> _JOB ITEM_
From the line that holds "text_box [1096, 360, 1346, 820]" down to the last line of the listing below, transcribe exactly and only those lines. Leave pictures out.

> _DATA RECORDS_
★ ★ ★ ★

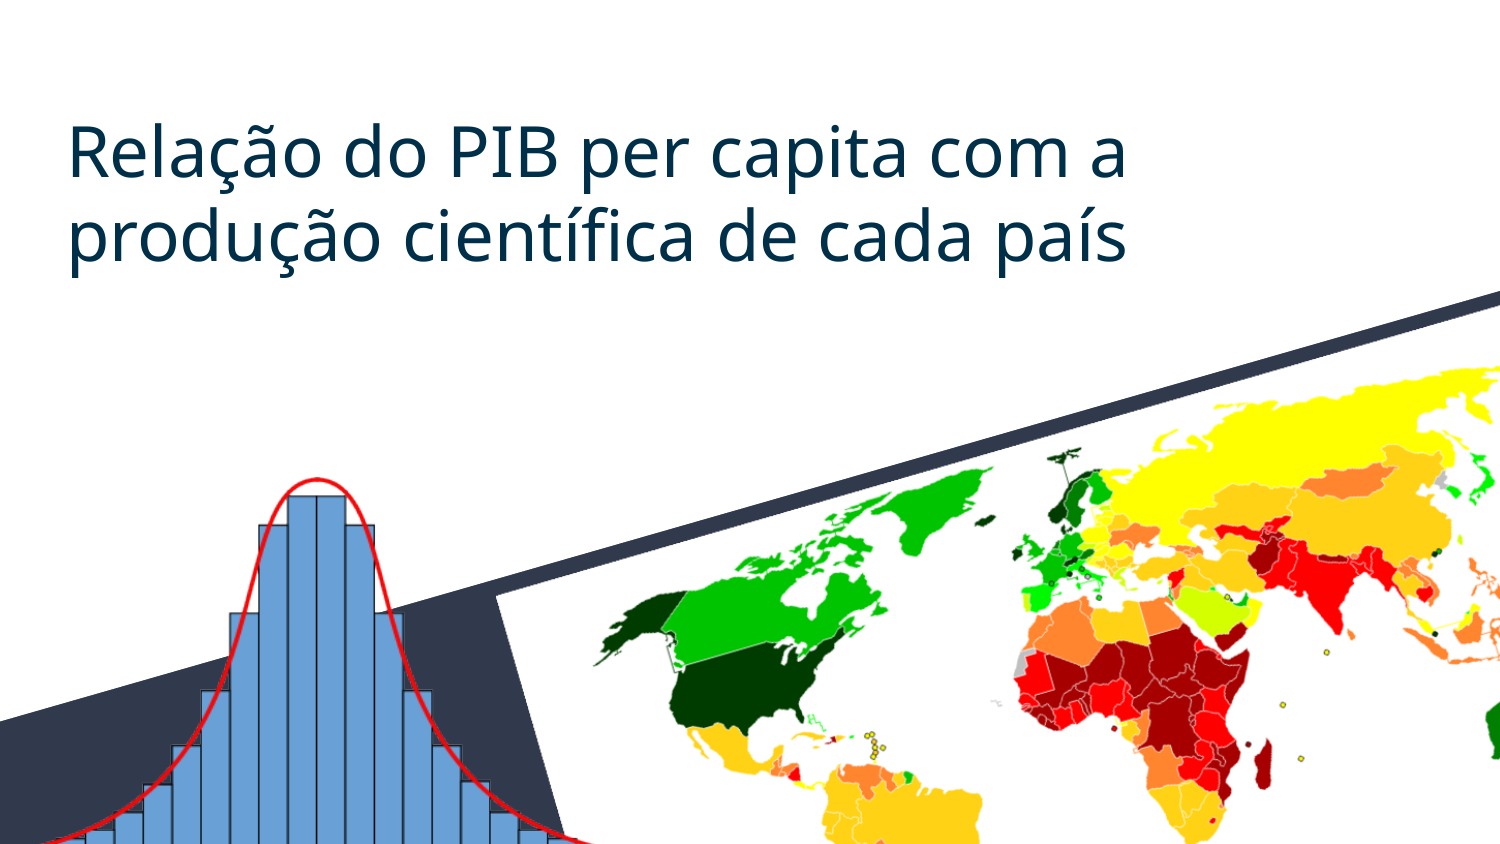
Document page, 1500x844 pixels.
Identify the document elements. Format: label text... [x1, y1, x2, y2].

picture [30, 306, 1500, 844]
title Relação do PIB per capita com a produção científica de cada país [51, 91, 1449, 302]
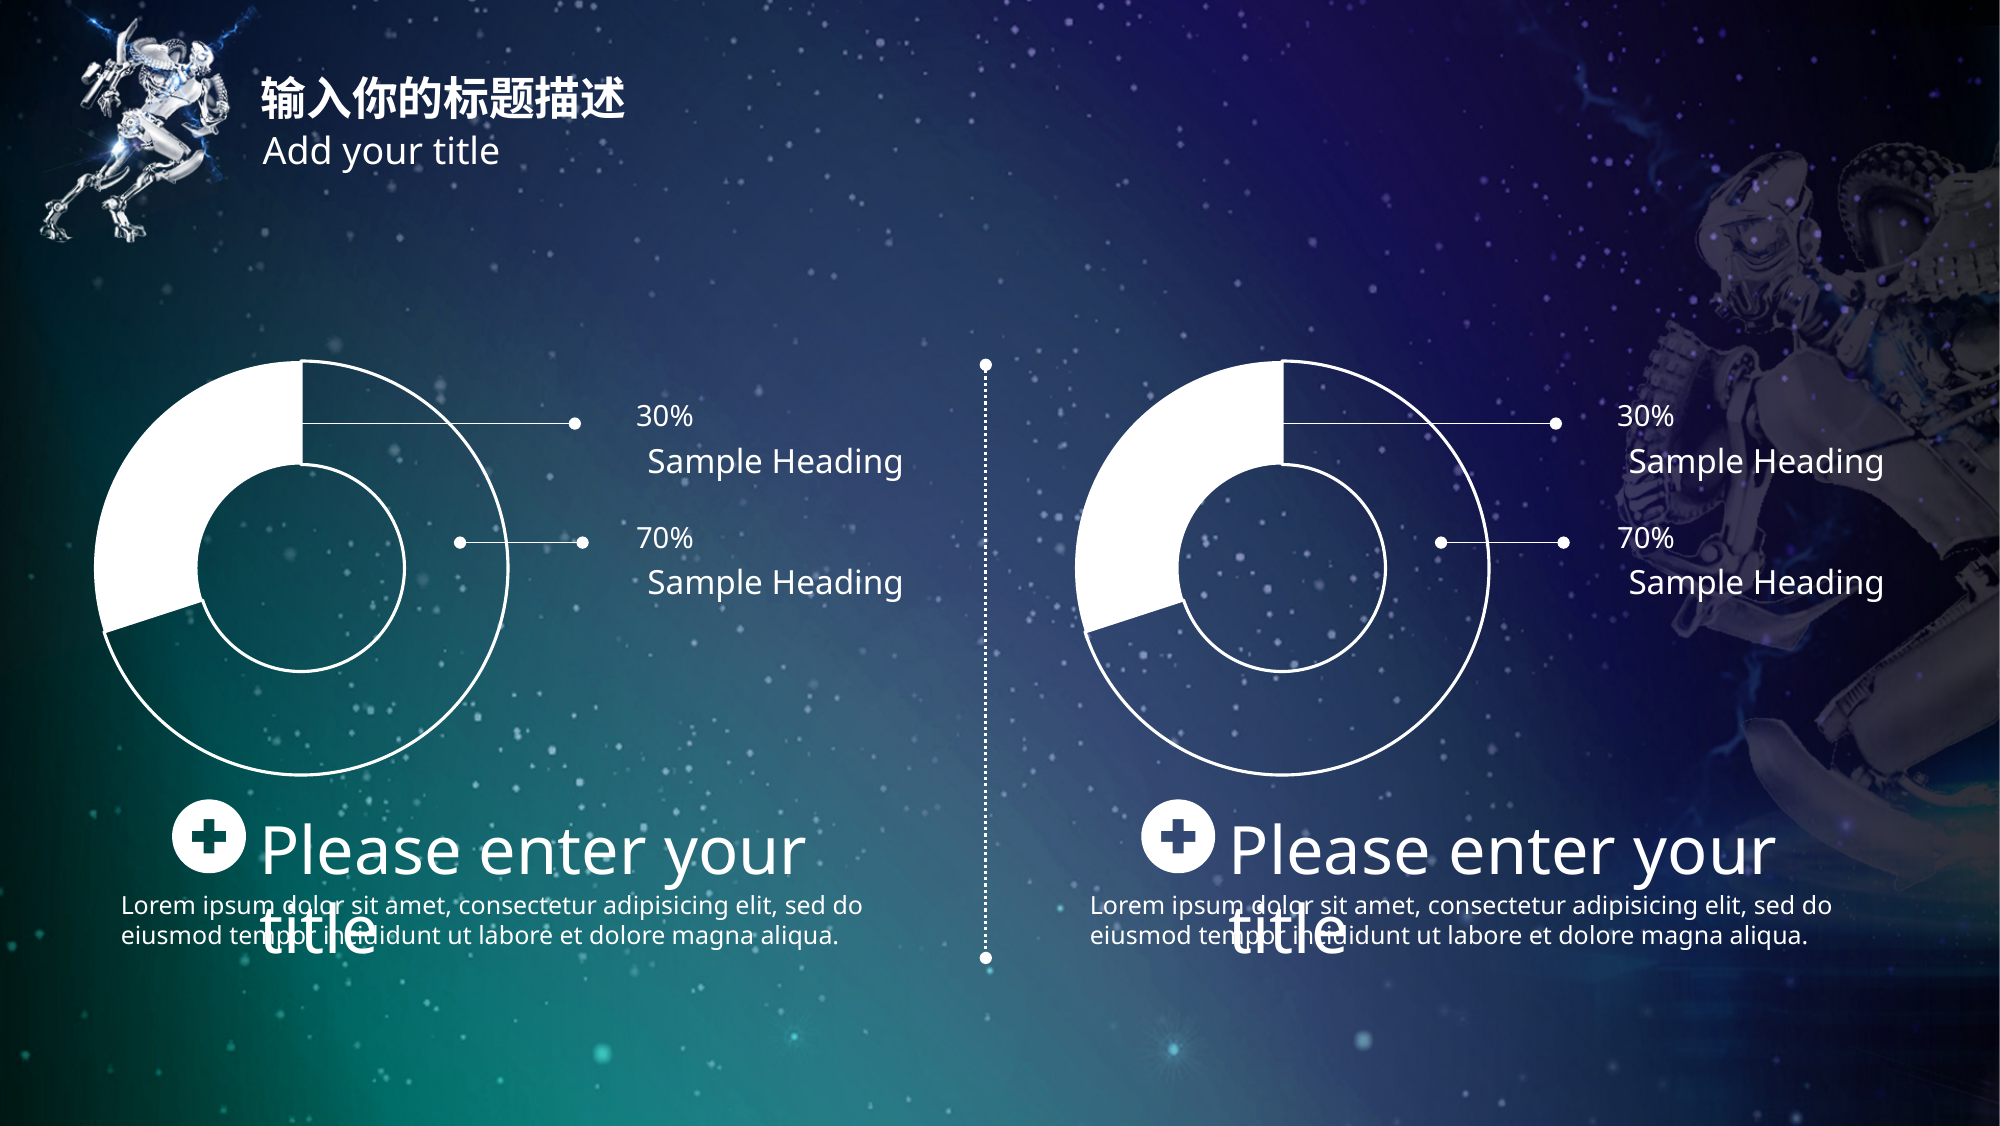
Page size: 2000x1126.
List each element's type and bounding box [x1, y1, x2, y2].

text_box [0, 352, 1929, 959]
text_box [245, 62, 708, 181]
picture [0, 0, 2000, 1126]
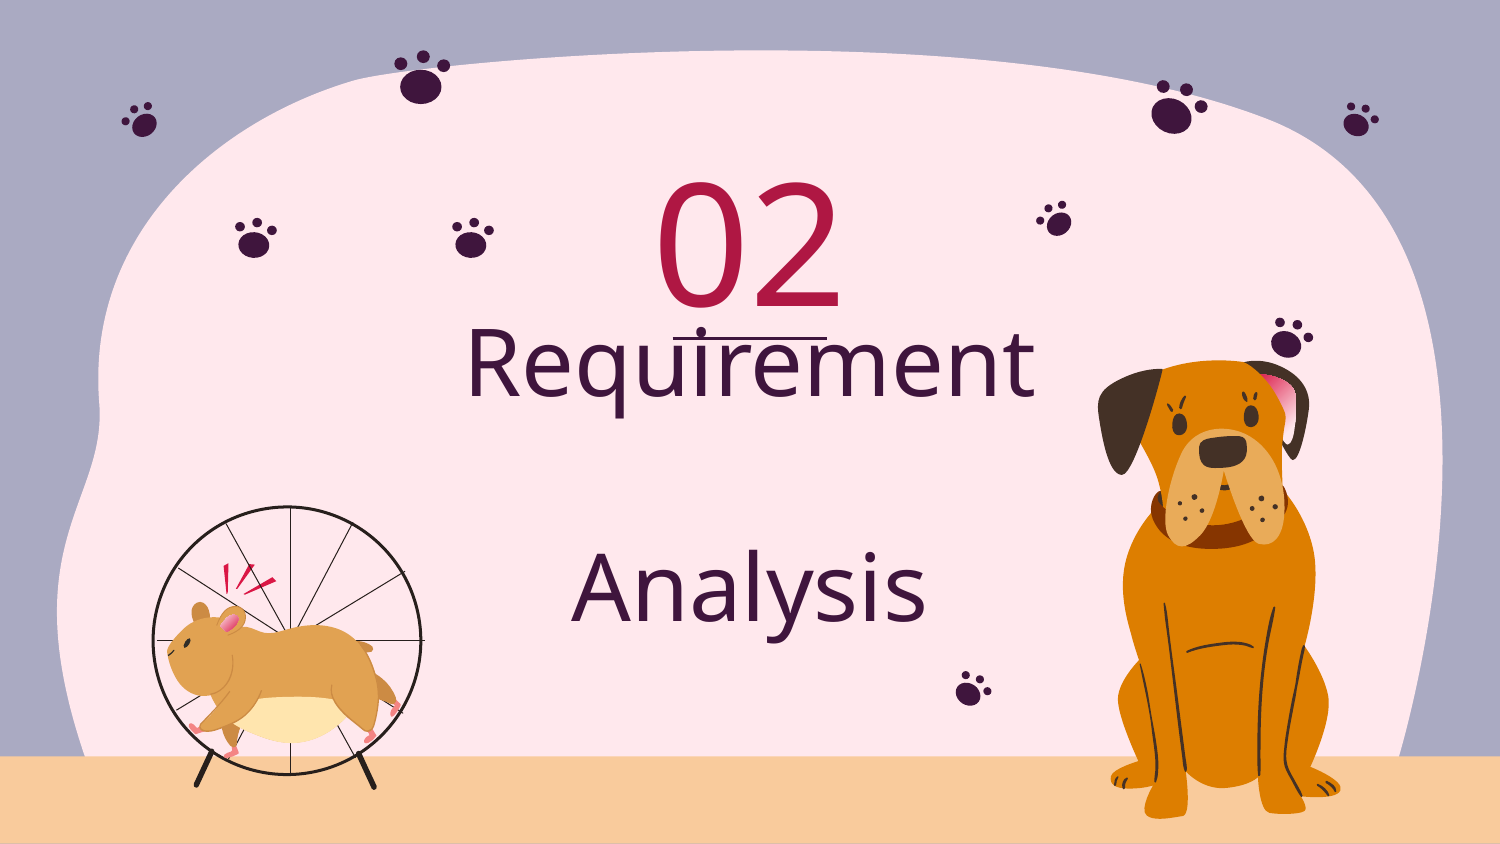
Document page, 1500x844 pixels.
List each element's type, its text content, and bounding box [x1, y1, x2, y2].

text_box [123, 102, 160, 138]
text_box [1096, 360, 1346, 820]
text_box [451, 217, 494, 259]
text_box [1148, 80, 1205, 135]
title Requirement Analysis [438, 341, 1062, 602]
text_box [1341, 102, 1378, 138]
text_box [1038, 201, 1074, 236]
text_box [234, 217, 277, 259]
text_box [140, 493, 434, 790]
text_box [1269, 317, 1312, 358]
title 02 [633, 168, 867, 307]
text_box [954, 672, 990, 707]
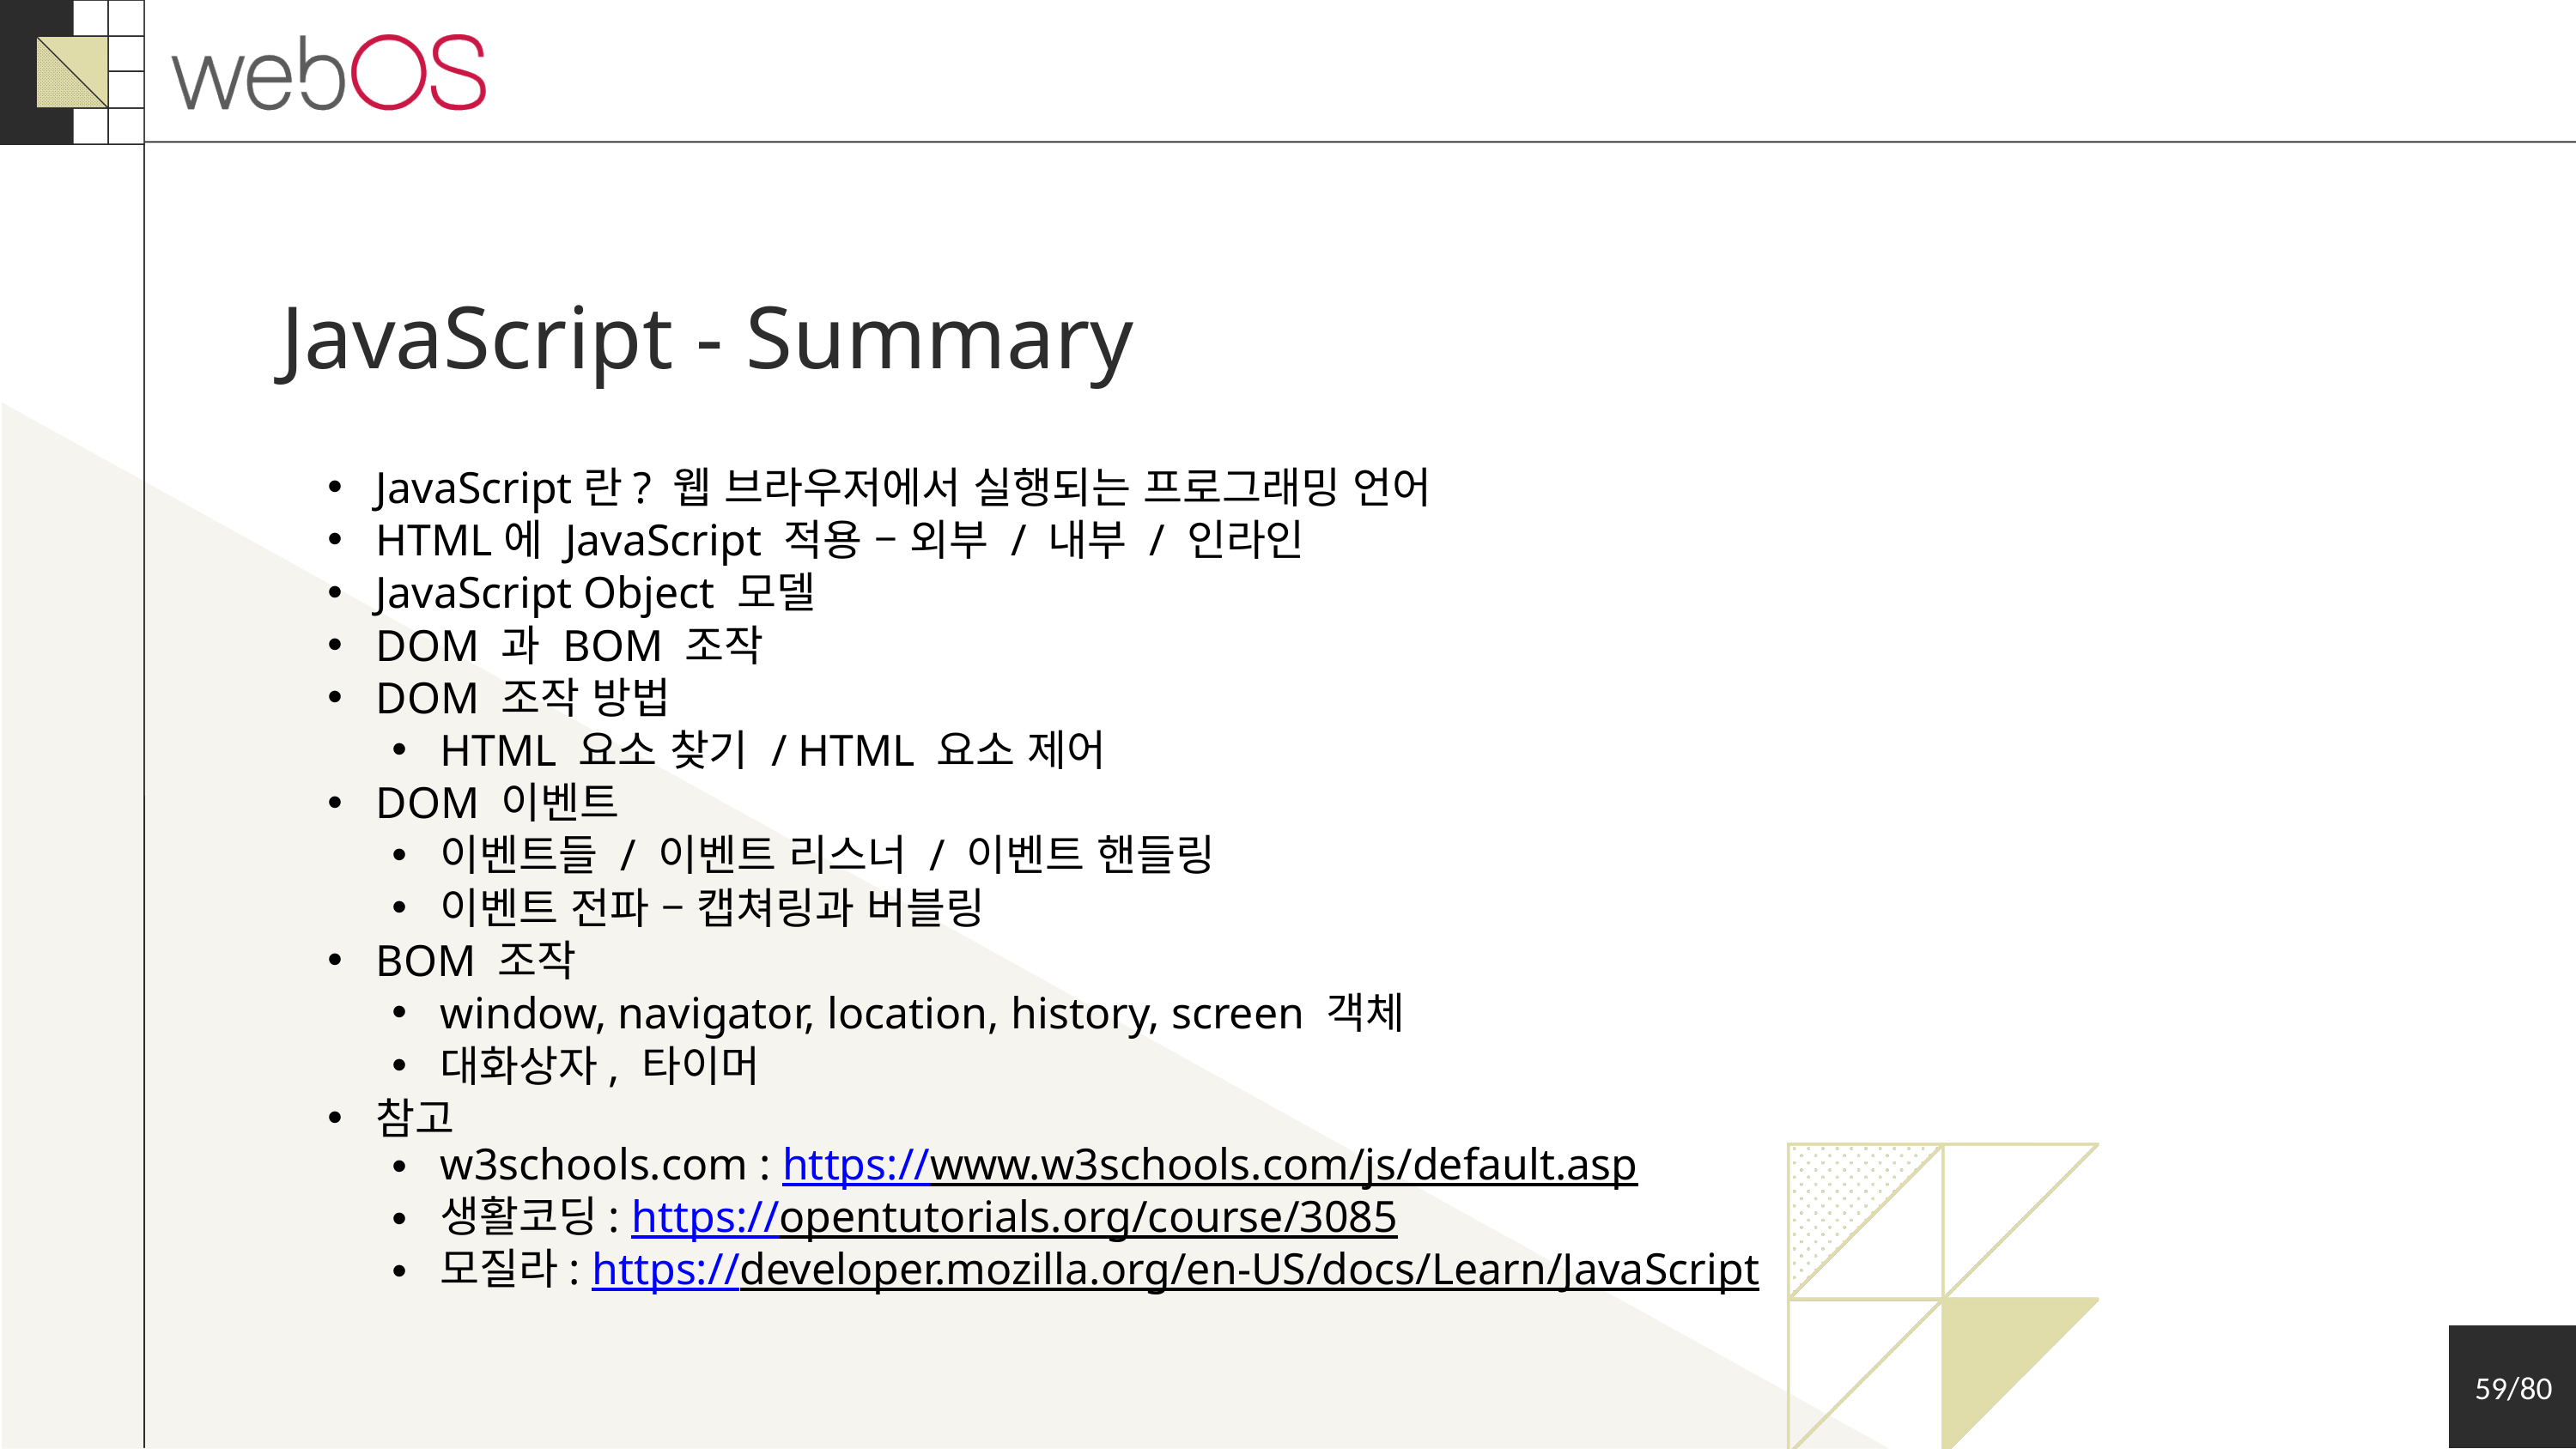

★ ★ ★ ★

> _SOLUTION TO THE PROBLEM_
text_box [1096, 360, 1346, 820]
text_box [451, 217, 494, 259]
text_box [1148, 80, 1205, 135]
title Requirement Analysis [438, 341, 1062, 602]
text_box [1341, 102, 1378, 138]
text_box [1038, 201, 1074, 236]
text_box [234, 217, 277, 259]
text_box [140, 493, 434, 790]
text_box [1269, 317, 1312, 358]
title 02 [633, 168, 867, 307]
text_box [954, 672, 990, 707]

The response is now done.